Je compte aller chasser la gelinotte, inestimable Natalia Stépanovna, mais pas maintenant. J’attendrai la fin de la récolte. À propos, vous avez appris la nouvelle ? Mon Ougadaï, vous savez, Ougadaï, il est devenu boiteux !
Quel malheur ! Que lui est-il donc arrivé ?
Je l’ignore. Il se sera blessé, ou il aura été mordu par d’autres chiens. Une si bonne bête ! Et qui m’a coûté si cher ! Je l’ai payé à Miranof cent vingt-cinq roubles !
C’était trop, beaucoup trop, Ivan Vassiliévitch.
Il valait davantage, au contraire. Il n’a pas son pareil.
Mon père a acheté quatre-vingt-six roubles son Otkataï, et vous conviendrez qu’Otkataï est infiniment plus beau que votre Ougadaï.
Otkataï plus beau qu’Ougadaï ! Oh ! par exemple !
Certes. Il est encore un peu jeune, mais cela n’empêche pas qu’il ait des formes plus élégantes que votre chien.
On jurerait qu’il a eu la mâchoire inférieure rognée.
L’avez-vous mesurée, cette mâchoire, avant de la déclarer plus courte que celle d’Ougadaï ?
Je l’ai mesurée.
D’abord, notre Otkataï est de race. Son père était Iapriagaï, et sa mère, Stameska, tandis qu’on n’a jamais pu savoir qui étaient les parents de votre Ougadaï, ce vilain vieux je ne sais quoi.
Tout vieux qu’il est, je ne l’échangerais pas contre cinq Otkataï. C’est un chien, lui, au lieu que votre Otkataï n’est qu’une bête quelconque. Et puis, à quoi bon discuter ! Les Otkataï pullulent. Cela ne vaut pas plus de vingt-cinq roubles.

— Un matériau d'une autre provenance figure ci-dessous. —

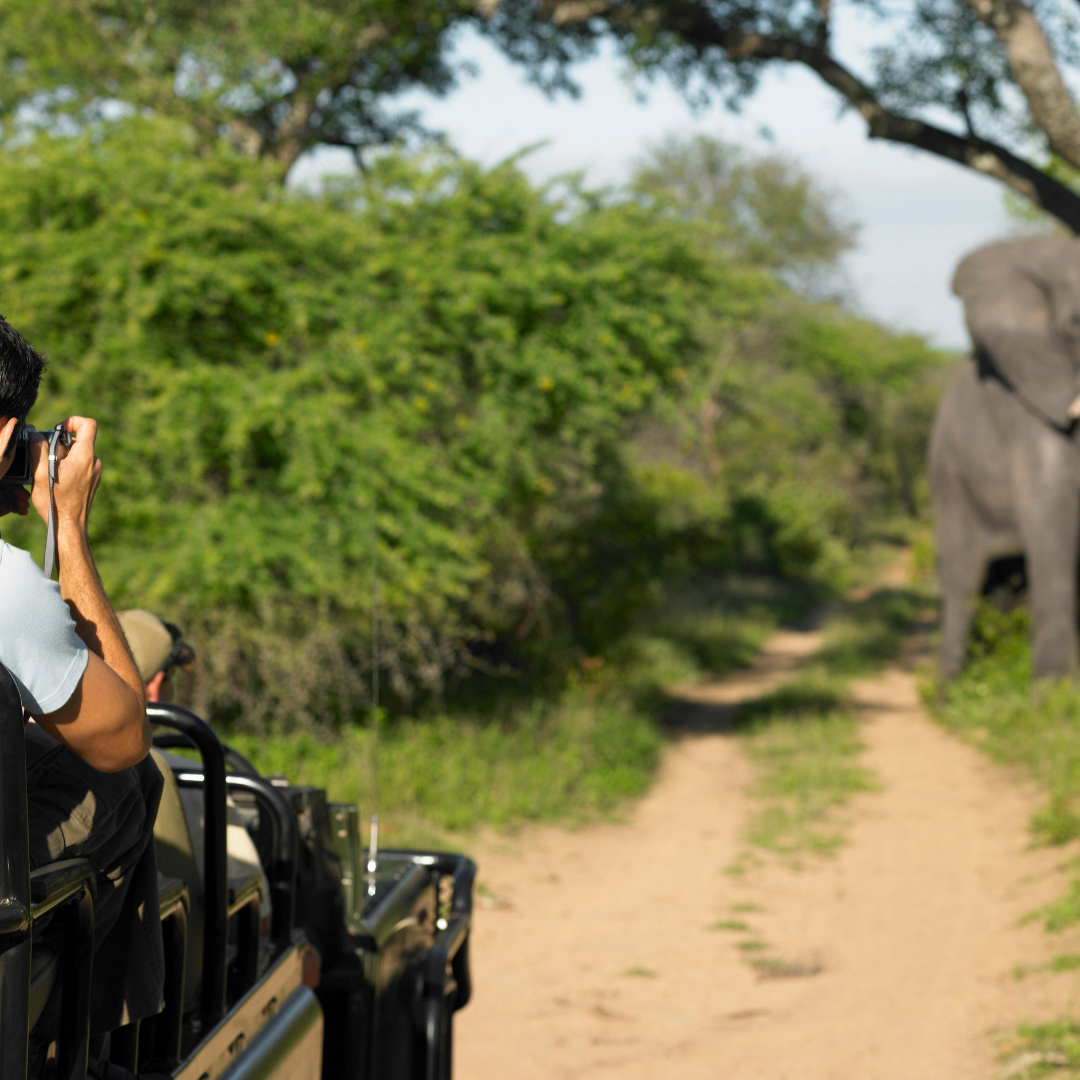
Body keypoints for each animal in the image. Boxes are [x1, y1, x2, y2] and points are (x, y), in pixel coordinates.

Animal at [931, 236, 1080, 679]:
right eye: (1075, 325)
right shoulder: (1032, 408)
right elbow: (1053, 526)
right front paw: (1050, 694)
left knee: (1001, 586)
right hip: (949, 477)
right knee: (961, 583)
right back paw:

Décidément, Ivan Vassiliévitch, vous êtes tourmenté aujourd’hui par le besoin de contredire. Tout à l’heure, vous vous figuriez que ce pré était vôtre. À présent, vous prétendez qu’Ougadaï est supérieur à Otkataï. Je n’aime pas que l’on ne dise pas ce que l’on pense. Vous savez parfaitement qu’Otkataï vaut cent fois plus que votre espèce d’Ougadaï. Alors, pourquoi parler en sens contraire ?
Je vois, Natalia Stépanovna, que vous me prenez pour un être borné, que vous vous imaginez que j’ai la berlue. Mais, que diable, personne n’ignore que votre Otkataï n’a pas de flair.
Ce n’est pas vrai !
C’est légendaire.
Ce n’est pas vrai !
De grâce, ne vous emportez pas ainsi, mademoiselle.
Et vous, de grâce, ne continuez pas à dire des bêtises. C’est révoltant ! Oser comparer à Otkataï un chien qui n’est plus bon qu’à être abattu !
Excusez-moi, je ne puis discuter davantage, car mes palpitations me reprennent.
Vous n’aviez qu’à ne pas crier tant.